START TASK INPUT

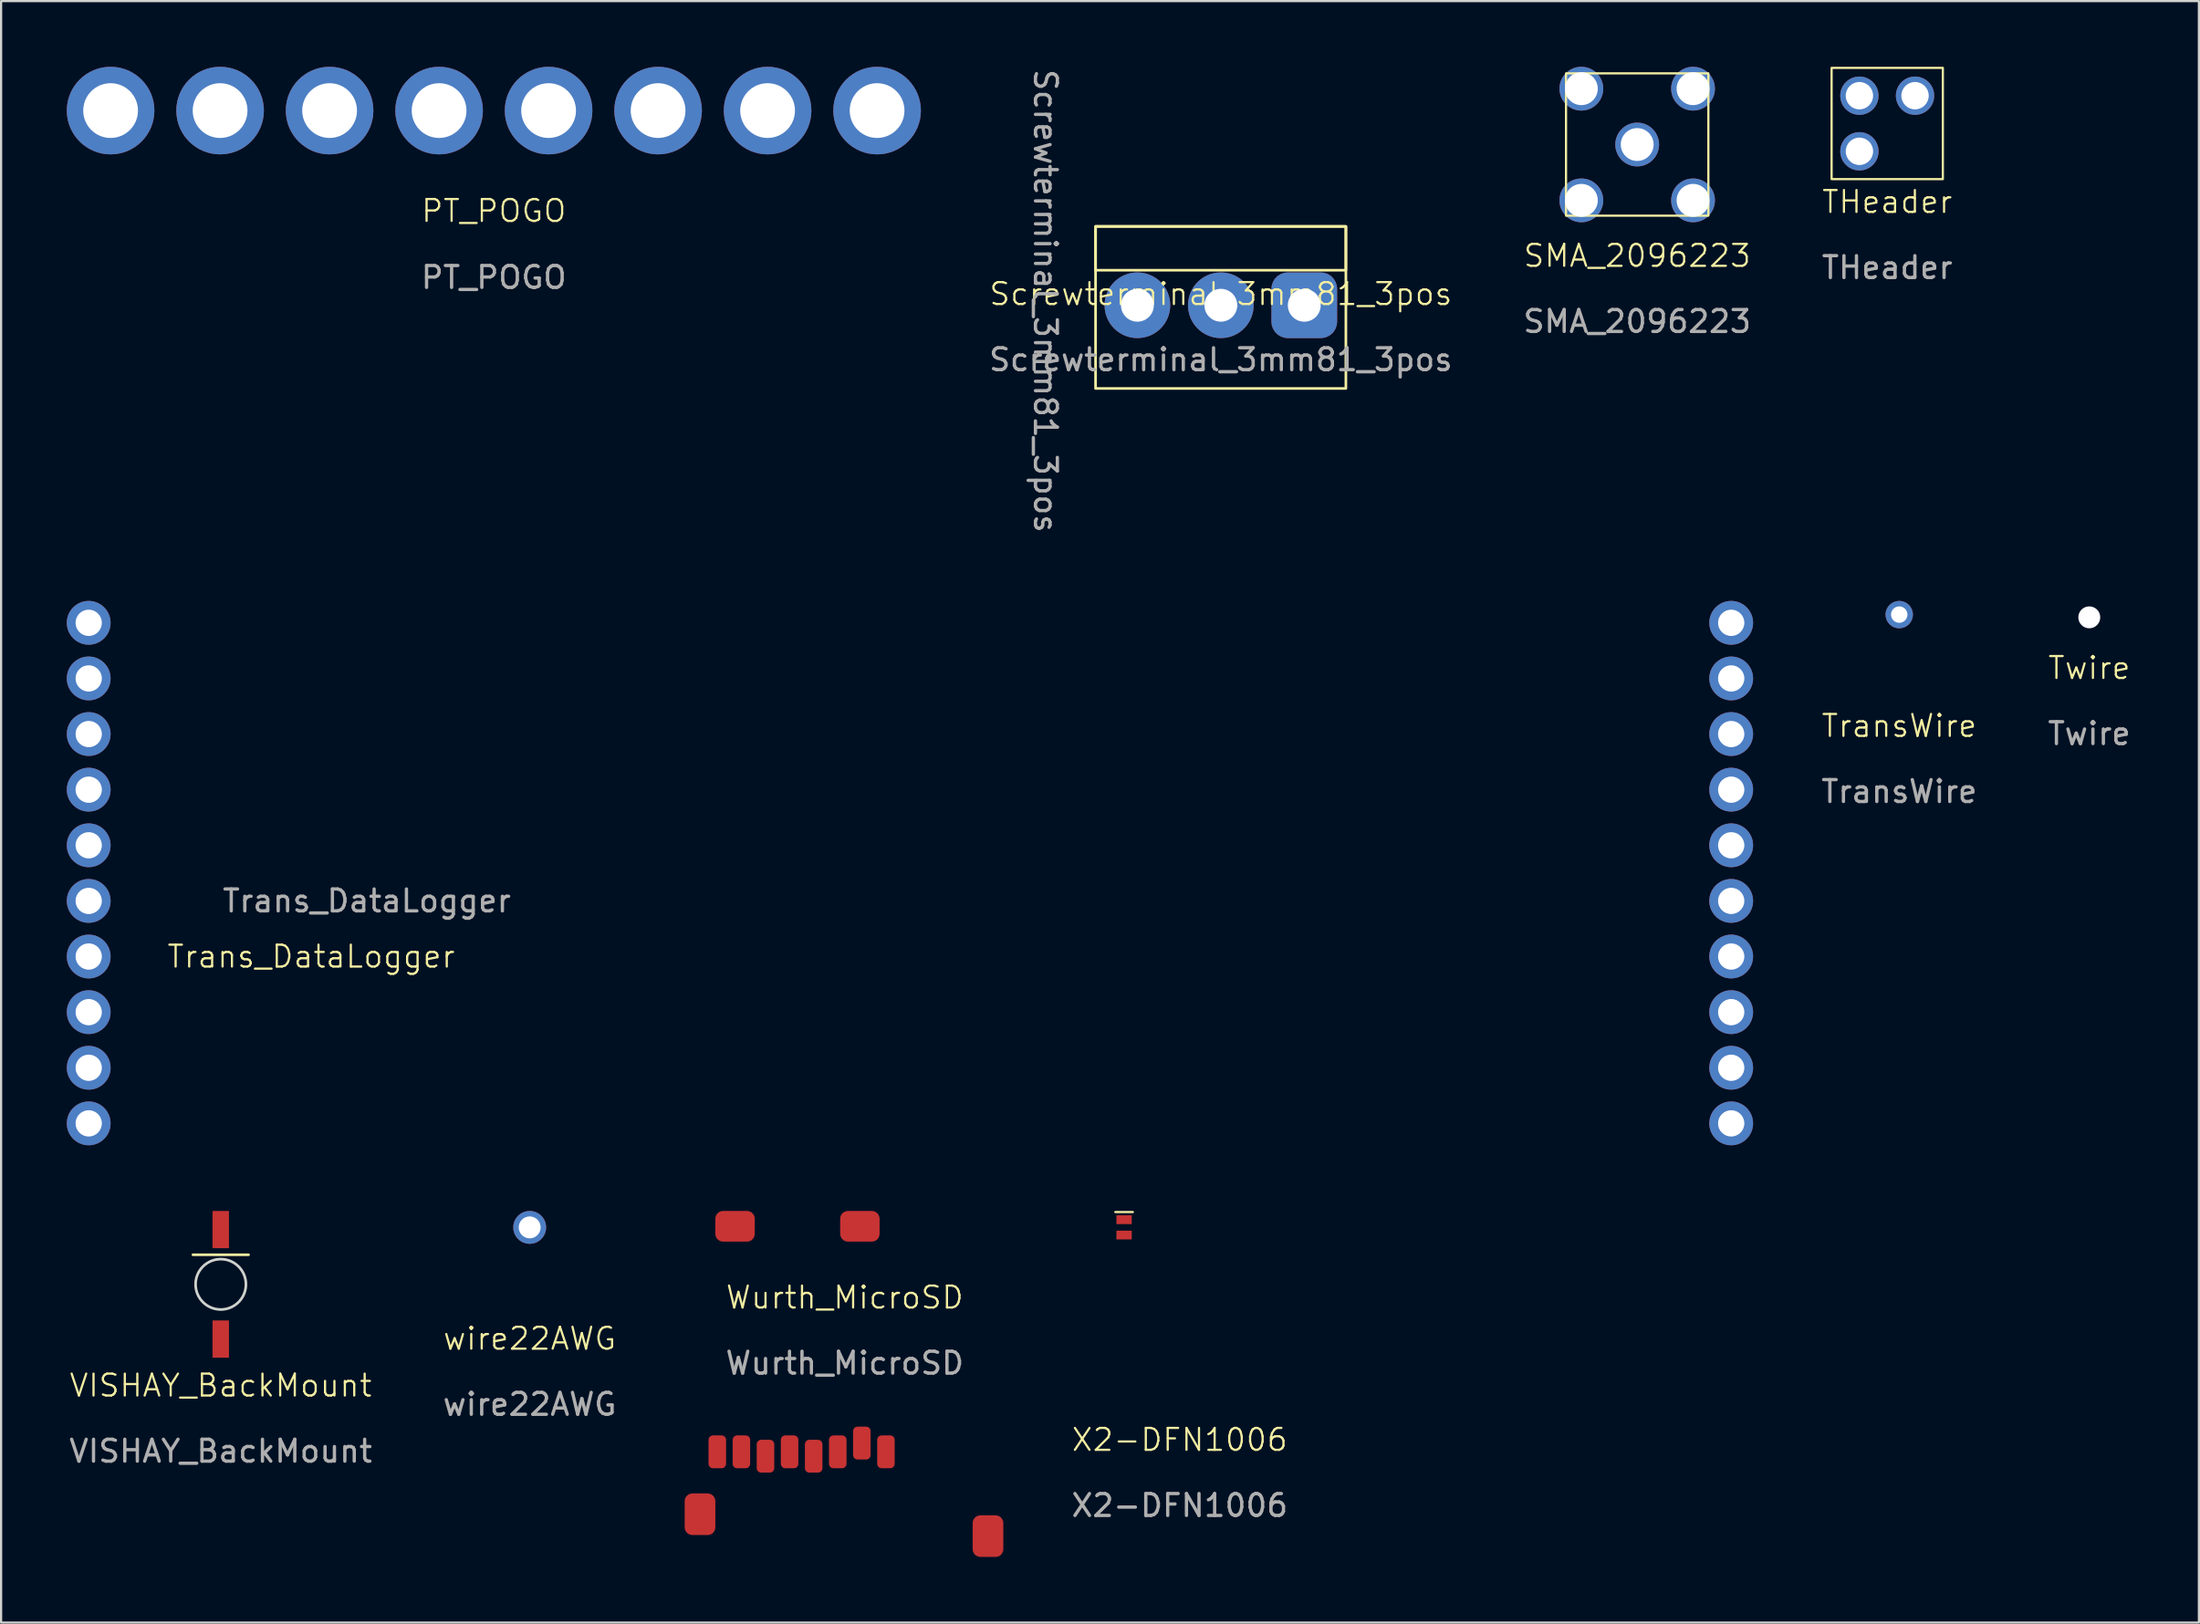
<source format=kicad_pcb>
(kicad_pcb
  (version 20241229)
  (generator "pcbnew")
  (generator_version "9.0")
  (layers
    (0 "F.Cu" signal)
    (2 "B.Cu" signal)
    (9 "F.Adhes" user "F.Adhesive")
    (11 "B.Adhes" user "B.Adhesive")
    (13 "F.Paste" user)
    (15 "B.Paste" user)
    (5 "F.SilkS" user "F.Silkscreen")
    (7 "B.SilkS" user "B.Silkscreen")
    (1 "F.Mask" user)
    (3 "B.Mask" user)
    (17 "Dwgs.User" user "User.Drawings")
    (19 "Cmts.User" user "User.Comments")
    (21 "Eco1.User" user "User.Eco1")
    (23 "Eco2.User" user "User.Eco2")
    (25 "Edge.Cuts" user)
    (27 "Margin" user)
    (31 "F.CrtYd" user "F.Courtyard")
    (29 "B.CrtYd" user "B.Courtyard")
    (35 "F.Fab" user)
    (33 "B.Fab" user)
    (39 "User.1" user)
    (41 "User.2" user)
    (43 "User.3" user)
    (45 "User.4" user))
  (footprint "PT_POGO"
    (layer "F.Cu")
    (at 19.5 2)
    (property "Reference" "PT_POGO" (at 0 4.58 0) (unlocked yes) (layer "F.SilkS") (effects (font (size 1 1) (thickness 0.1))))
    (attr through_hole)
    (fp_text user "${REFERENCE}" (at 0 7.62 0) (unlocked yes) (layer "F.Fab") (effects (font (size 1 1) (thickness 0.15))))
    (pad "1" thru_hole circle (at -17.5 0) (size 4 4) (drill 2.5) (layers "*.Cu" "*.Mask"))
    (pad "2" thru_hole circle (at -12.5 0) (size 4 4) (drill 2.5) (layers "*.Cu" "*.Mask"))
    (pad "3" thru_hole circle (at -7.5 0) (size 4 4) (drill 2.5) (layers "*.Cu" "*.Mask"))
    (pad "4" thru_hole circle (at -2.5 0) (size 4 4) (drill 2.5) (layers "*.Cu" "*.Mask"))
    (pad "5" thru_hole circle (at 2.5 0) (size 4 4) (drill 2.5) (layers "*.Cu" "*.Mask"))
    (pad "6" thru_hole circle (at 7.5 0) (size 4 4) (drill 2.5) (layers "*.Cu" "*.Mask"))
    (pad "7" thru_hole circle (at 12.5 0) (size 4 4) (drill 2.5) (layers "*.Cu" "*.Mask"))
    (pad "8" thru_hole circle (at 17.5 0) (size 4 4) (drill 2.5) (layers "*.Cu" "*.Mask")))
  (footprint "VISHAY_BackMount"
    (layer "F.Cu")
    (at 7.03 55.603)
    (property "Reference" "VISHAY_BackMount" (at 0 4.62 0) (unlocked yes) (layer "F.SilkS") (effects (font (size 1 1) (thickness 0.1))))
    (attr smd)
    (fp_line (start -1.27 -1.35) (end 1.27 -1.35) (stroke (width 0.12) (type solid)) (layer "F.SilkS"))
    (fp_circle (center 0 0) (end 1.15 0) (stroke (width 0.12) (type solid)) (fill no) (layer "Edge.Cuts"))
    (fp_text user "${REFERENCE}" (at 0 7.62 0) (unlocked yes) (layer "F.Fab") (effects (font (size 1 1) (thickness 0.15))))
    (pad "1" smd rect (at 0 -2.5) (size 0.75 1.7) (layers "F.Cu" "F.Mask" "F.Paste"))
    (pad "2" smd rect (at 0 2.5) (size 0.75 1.7) (layers "F.Cu" "F.Mask" "F.Paste")))
  (footprint "X2-DFN1006"
    (layer "F.Cu")
    (at 48.278 53.003)
    (property "Reference" "X2-DFN1006" (at 2.54 9.7 0) (unlocked yes) (layer "F.SilkS") (effects (font (size 1 1) (thickness 0.1))))
    (attr smd)
    (fp_line (start -0.4 -0.7) (end 0.4 -0.7) (stroke (width 0.1) (type default)) (layer "F.SilkS"))
    (fp_text user "${REFERENCE}" (at 2.54 12.7 0) (unlocked yes) (layer "F.Fab") (effects (font (size 1 1) (thickness 0.15))))
    (pad "1" smd rect (at 0 -0.35) (size 0.7 0.4) (layers "F.Cu" "F.Mask" "F.Paste"))
    (pad "2" smd rect (at 0 0.35) (size 0.7 0.4) (layers "F.Cu" "F.Mask" "F.Paste")))
  (footprint "Wurth_MicroSD"
    (layer "F.Cu")
    (at 34.444 59.333)
    (property "Reference" "Wurth_MicroSD" (at 1.08 -3.13 0) (unlocked yes) (layer "F.SilkS") (effects (font (size 1 1) (thickness 0.1))))
    (attr smd)
    (fp_text user "${REFERENCE}" (at 1.08 -0.13 0) (unlocked yes) (layer "F.Fab") (effects (font (size 1 1) (thickness 0.15))))
    (pad "1" smd roundrect (at 2.96 3.92) (size 0.8 1.5) (layers "F.Cu" "F.Mask" "F.Paste") (roundrect_rratio 0.25))
    (pad "2" smd roundrect (at 1.86 3.52) (size 0.8 1.5) (layers "F.Cu" "F.Mask" "F.Paste") (roundrect_rratio 0.25))
    (pad "3" smd roundrect (at 0.76 3.92) (size 0.8 1.5) (layers "F.Cu" "F.Mask" "F.Paste") (roundrect_rratio 0.25))
    (pad "4" smd roundrect (at -0.34 4.12) (size 0.8 1.5) (layers "F.Cu" "F.Mask" "F.Paste") (roundrect_rratio 0.25))
    (pad "5" smd roundrect (at -1.44 3.92) (size 0.8 1.5) (layers "F.Cu" "F.Mask" "F.Paste") (roundrect_rratio 0.25))
    (pad "6" smd roundrect (at -2.54 4.12) (size 0.8 1.5) (layers "F.Cu" "F.Mask" "F.Paste") (roundrect_rratio 0.25))
    (pad "7" smd roundrect (at -3.64 3.92) (size 0.8 1.5) (layers "F.Cu" "F.Mask" "F.Paste") (roundrect_rratio 0.25))
    (pad "8" smd roundrect (at -4.74 3.92) (size 0.8 1.5) (layers "F.Cu" "F.Mask" "F.Paste") (roundrect_rratio 0.25))
    (pad "9" smd roundrect (at -5.53 6.77) (size 1.4 1.9) (layers "F.Cu" "F.Mask" "F.Paste") (roundrect_rratio 0.25))
    (pad "9" smd roundrect (at 7.62 7.77) (size 1.4 1.9) (layers "F.Cu" "F.Mask" "F.Paste") (roundrect_rratio 0.25))
    (pad "10" smd roundrect (at -3.93 -6.38) (size 1.8 1.4) (layers "F.Cu" "F.Mask" "F.Paste") (roundrect_rratio 0.25))
    (pad "10" smd roundrect (at 1.77 -6.38) (size 1.8 1.4) (layers "F.Cu" "F.Mask" "F.Paste") (roundrect_rratio 0.25)))
  (footprint "Twire"
    (layer "F.Cu")
    (at 92.351 25.143)
    (property "Reference" "Twire" (at 0 2.31 0) (unlocked yes) (layer "F.SilkS") (effects (font (size 1 1) (thickness 0.1))))
    (attr through_hole)
    (fp_text user "${REFERENCE}" (at 0 5.31 0) (unlocked yes) (layer "F.Fab") (effects (font (size 1 1) (thickness 0.15))))
    (pad "1" thru_hole circle (at 0 0) (size 1.5 1.5) (drill 1) (layers "*.Cu" "*.Mask") (remove_unused_layers yes) (zone_layer_connections)))
  (footprint "wire22AWG"
    (layer "F.Cu")
    (at 21.137 53.003)
    (property "Reference" "wire22AWG" (at 0 5.08 0) (unlocked yes) (layer "F.SilkS") (effects (font (size 1 1) (thickness 0.1))))
    (attr through_hole)
    (fp_text user "${REFERENCE}" (at 0 8.08 0) (unlocked yes) (layer "F.Fab") (effects (font (size 1 1) (thickness 0.15))))
    (pad "1" thru_hole circle (at 0 0) (size 1.5 1.5) (drill 1) (layers "*.Cu" "*.Mask")))
  (footprint "SMA_2096223"
    (layer "F.Cu")
    (at 71.708 3.55)
    (property "Reference" "SMA_2096223" (at 0 5.08 0) (unlocked yes) (layer "F.SilkS") (effects (font (size 1 1) (thickness 0.1))))
    (attr through_hole)
    (fp_rect (start -3.25 -3.25) (end 3.25 3.25) (stroke (width 0.1) (type default)) (fill no) (layer "F.SilkS"))
    (fp_text user "${REFERENCE}" (at 0 8.08 0) (unlocked yes) (layer "F.Fab") (effects (font (size 1 1) (thickness 0.15))))
    (pad "1" thru_hole circle (at 0 0) (size 2 2) (drill 1.5) (layers "*.Cu" "*.Mask"))
    (pad "2" thru_hole circle (at -2.55 -2.55) (size 2 2) (drill 1.5) (layers "*.Cu" "*.Mask"))
    (pad "2" thru_hole circle (at -2.55 2.55) (size 2 2) (drill 1.5) (layers "*.Cu" "*.Mask"))
    (pad "2" thru_hole circle (at 2.55 -2.55) (size 2 2) (drill 1.5) (layers "*.Cu" "*.Mask"))
    (pad "2" thru_hole circle (at 2.55 2.55) (size 2 2) (drill 1.5) (layers "*.Cu" "*.Mask")))
  (footprint "Screwterminal_3mm81_3pos"
    (layer "F.Cu")
    (at 52.696 10.876)
    (property "Reference" "Screwterminal_3mm81_3pos" (at 0 -0.5 0) (unlocked yes) (layer "F.SilkS") (effects (font (size 1 1) (thickness 0.1))))
    (attr through_hole)
    (fp_rect (start 5.71 -3.585) (end -5.72 -1.585) (stroke (width 0.12) (type solid)) (fill no) (layer "F.SilkS"))
    (fp_rect (start 5.71 -3.585) (end -5.72 3.815) (stroke (width 0.12) (type solid)) (fill no) (layer "F.SilkS"))
    (fp_text user "${REFERENCE}" (at -8.01 -0.18 270) (unlocked yes) (layer "F.Fab") (effects (font (size 1 1) (thickness 0.15))))
    (fp_text user "${REFERENCE}" (at 0 2.5 0) (unlocked yes) (layer "F.Fab") (effects (font (size 1 1) (thickness 0.15))))
    (pad "1" thru_hole roundrect (at 3.81 0.015 180) (size 3 3) (drill 1.5) (layers "*.Cu" "*.Mask") (roundrect_rratio 0.25))
    (pad "2" thru_hole circle (at 0 0.015 180) (size 3 3) (drill 1.5) (layers "*.Cu" "*.Mask"))
    (pad "3" thru_hole circle (at -3.81 0.015 180) (size 3 3) (drill 1.5) (layers "*.Cu" "*.Mask")))
  (footprint "THeader"
    (layer "F.Cu")
    (at 83.125 2.59)
    (property "Reference" "THeader" (at 0 3.58 0) (unlocked yes) (layer "F.SilkS") (effects (font (size 1 1) (thickness 0.1))))
    (attr through_hole)
    (fp_rect (start -2.54 -2.54) (end 2.54 2.54) (stroke (width 0.1) (type default)) (fill no) (layer "F.SilkS"))
    (fp_text user "${REFERENCE}" (at 0 6.58 0) (unlocked yes) (layer "F.Fab") (effects (font (size 1 1) (thickness 0.15))))
    (pad "1" thru_hole circle (at 1.27 -1.27) (size 1.75 1.75) (drill 1.25) (layers "*.Cu" "*.Mask"))
    (pad "2" thru_hole circle (at -1.27 -1.27) (size 1.75 1.75) (drill 1.25) (layers "*.Cu" "*.Mask"))
    (pad "3" thru_hole circle (at -1.27 1.27) (size 1.75 1.75) (drill 1.25) (layers "*.Cu" "*.Mask")))
  (footprint "TransWire"
    (layer "F.Cu")
    (at 83.673 25.018)
    (property "Reference" "TransWire" (at 0 5.08 0) (unlocked yes) (layer "F.SilkS") (effects (font (size 1 1) (thickness 0.1))))
    (attr through_hole)
    (fp_text user "${REFERENCE}" (at 0 8.08 0) (unlocked yes) (layer "F.Fab") (effects (font (size 1 1) (thickness 0.15))))
    (pad "1" thru_hole circle (at 0 0) (size 1.25 1.25) (drill 0.75) (layers "*.Cu" "*.Mask")))
  (footprint "Trans_DataLogger"
    (layer "F.Cu")
    (at 38.5 36.823)
    (property "Reference" "Trans_DataLogger" (at -27.34 3.81 0) (unlocked yes) (layer "F.SilkS") (effects (font (size 1 1) (thickness 0.1))))
    (attr through_hole)
    (fp_text user "${REFERENCE}" (at -24.8 1.27 0) (unlocked yes) (layer "F.Fab") (effects (font (size 1 1) (thickness 0.15))))
    (pad "1" thru_hole circle (at -37.5 -11.43) (size 2 2) (drill 1.2) (layers "*.Cu" "*.Mask"))
    (pad "2" thru_hole circle (at -37.5 -8.89) (size 2 2) (drill 1.2) (layers "*.Cu" "*.Mask"))
    (pad "3" thru_hole circle (at -37.5 -6.35) (size 2 2) (drill 1.2) (layers "*.Cu" "*.Mask"))
    (pad "4" thru_hole circle (at -37.5 -3.81) (size 2 2) (drill 1.2) (layers "*.Cu" "*.Mask"))
    (pad "5" thru_hole circle (at -37.5 -1.27) (size 2 2) (drill 1.2) (layers "*.Cu" "*.Mask"))
    (pad "6" thru_hole circle (at -37.5 1.27) (size 2 2) (drill 1.2) (layers "*.Cu" "*.Mask"))
    (pad "7" thru_hole circle (at -37.5 3.81) (size 2 2) (drill 1.2) (layers "*.Cu" "*.Mask"))
    (pad "8" thru_hole circle (at -37.5 6.35) (size 2 2) (drill 1.2) (layers "*.Cu" "*.Mask"))
    (pad "9" thru_hole circle (at -37.5 8.89) (size 2 2) (drill 1.2) (layers "*.Cu" "*.Mask"))
    (pad "10" thru_hole circle (at -37.5 11.43) (size 2 2) (drill 1.2) (layers "*.Cu" "*.Mask"))
    (pad "11" thru_hole circle (at 37.5 11.43) (size 2 2) (drill 1.2) (layers "*.Cu" "*.Mask"))
    (pad "12" thru_hole circle (at 37.5 8.89) (size 2 2) (drill 1.2) (layers "*.Cu" "*.Mask"))
    (pad "13" thru_hole circle (at 37.5 6.35) (size 2 2) (drill 1.2) (layers "*.Cu" "*.Mask"))
    (pad "14" thru_hole circle (at 37.5 3.81) (size 2 2) (drill 1.2) (layers "*.Cu" "*.Mask"))
    (pad "15" thru_hole circle (at 37.5 1.27) (size 2 2) (drill 1.2) (layers "*.Cu" "*.Mask"))
    (pad "16" thru_hole circle (at 37.5 -1.27) (size 2 2) (drill 1.2) (layers "*.Cu" "*.Mask"))
    (pad "17" thru_hole circle (at 37.5 -3.81) (size 2 2) (drill 1.2) (layers "*.Cu" "*.Mask"))
    (pad "18" thru_hole circle (at 37.5 -6.35) (size 2 2) (drill 1.2) (layers "*.Cu" "*.Mask"))
    (pad "19" thru_hole circle (at 37.5 -8.89) (size 2 2) (drill 1.2) (layers "*.Cu" "*.Mask"))
    (pad "20" thru_hole circle (at 37.5 -11.43) (size 2 2) (drill 1.2) (layers "*.Cu" "*.Mask")))
  (gr_rect
    (start -3 -3)
    (end 97.357 71.053)
    (stroke (width 0.1) (type default))
    (fill no)
    (layer "Edge.Cuts")))
</source>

END TASK INPUT

• WHAT NEEDS TO BE DONE: Write out each line above with the word "Cuts".

• REPLY:
    (25 "Edge.Cuts" user)
    (fp_circle (center 0 0) (end 1.15 0) (stroke (width 0.12) (type solid)) (fill no) (layer "Edge.Cuts"))
    (layer "Edge.Cuts")))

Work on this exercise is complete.